-- Document text --
I then wrote an article about describing my proposal in the Japanese-language Asahi Journal -法と経済 at the end of January, 2014. This followed upon my October, 2013 article on the same topic in the Wall Street Journal. I later wrote two other articles like this in the same magazine over the following year or so (here is one of them, and here is another), deepening my recommendations regarding the principles and practices that should be in Japan’s governance code.
Subsequently, I was asked to make a formal presentation of my ideas to the LDP’s growth strategy committee (the Japan Economic Revival Headquarters), and did so on February 7th, 2014. Here are the materials I used to make my my presentation , and here are the most important first two pages translated into English. ) Members of the press (e.g., the Wall Street Journal) and the Financial Services Agency (FSA) were present.
Before and after my formal presentation, I advised key LDP members on how to go about creating a code: how to plan for a balanced makeup of the panel, the types of people who should be on it, and general conditions the code should meet. Mr Shiozaki met with the senior official at the FSA and the JPX (Tokyo Stock Exchange) to ask them to consider the concept. Most of my advice was followed simply because it made sense and was based on examples in other countries. Most importantly, the June 2014 growth strategy included my recommendations that the code should follow OECD principles, and should be such that it will be well-regarded by foreign investors; and that there should be a deadline set for the promulgation of the code. (The deadline was set at one year from June 2014.)

-- To-do item --
Reproduce word for word the part of the passage above on Japan's governance code that begins at the words "I then wrote" and stops after the words "Japan’s governance code.".

-- Data provided --
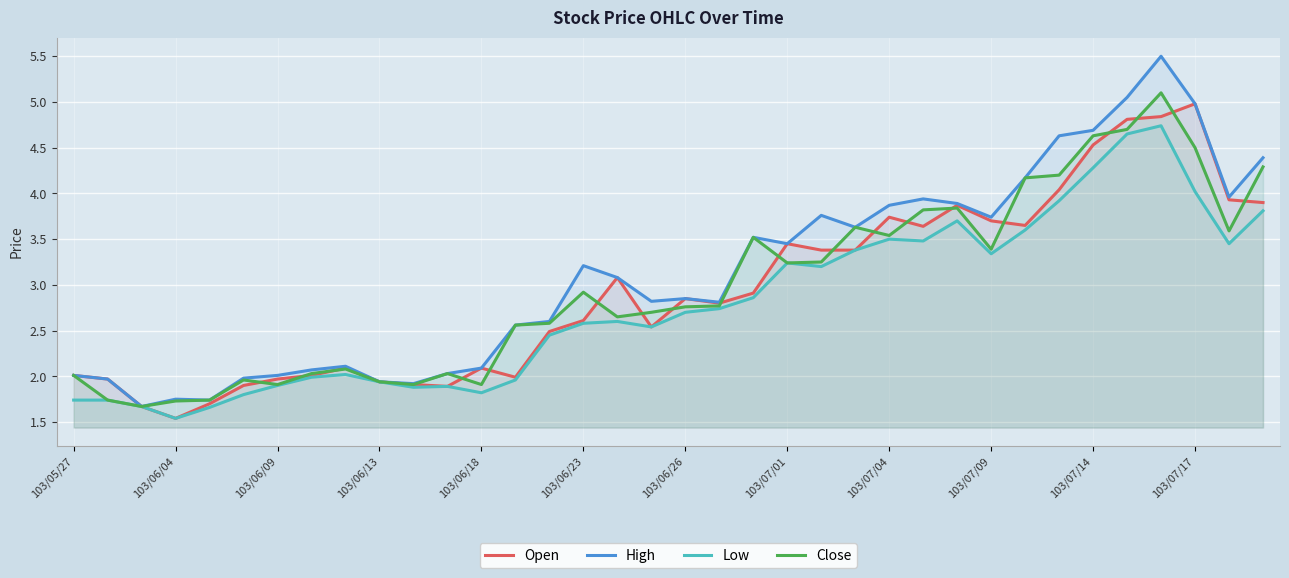

Which series has the largest range (max minus min)?

High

-- Your solution --
I then wrote an article about describing my proposal in the Japanese-language Asahi Journal -法と経済 at the end of January, 2014. This followed upon my October, 2013 article on the same topic in the Wall Street Journal. I later wrote two other articles like this in the same magazine over the following year or so (here is one of them, and here is another), deepening my recommendations regarding the principles and practices that should be in Japan’s governance code.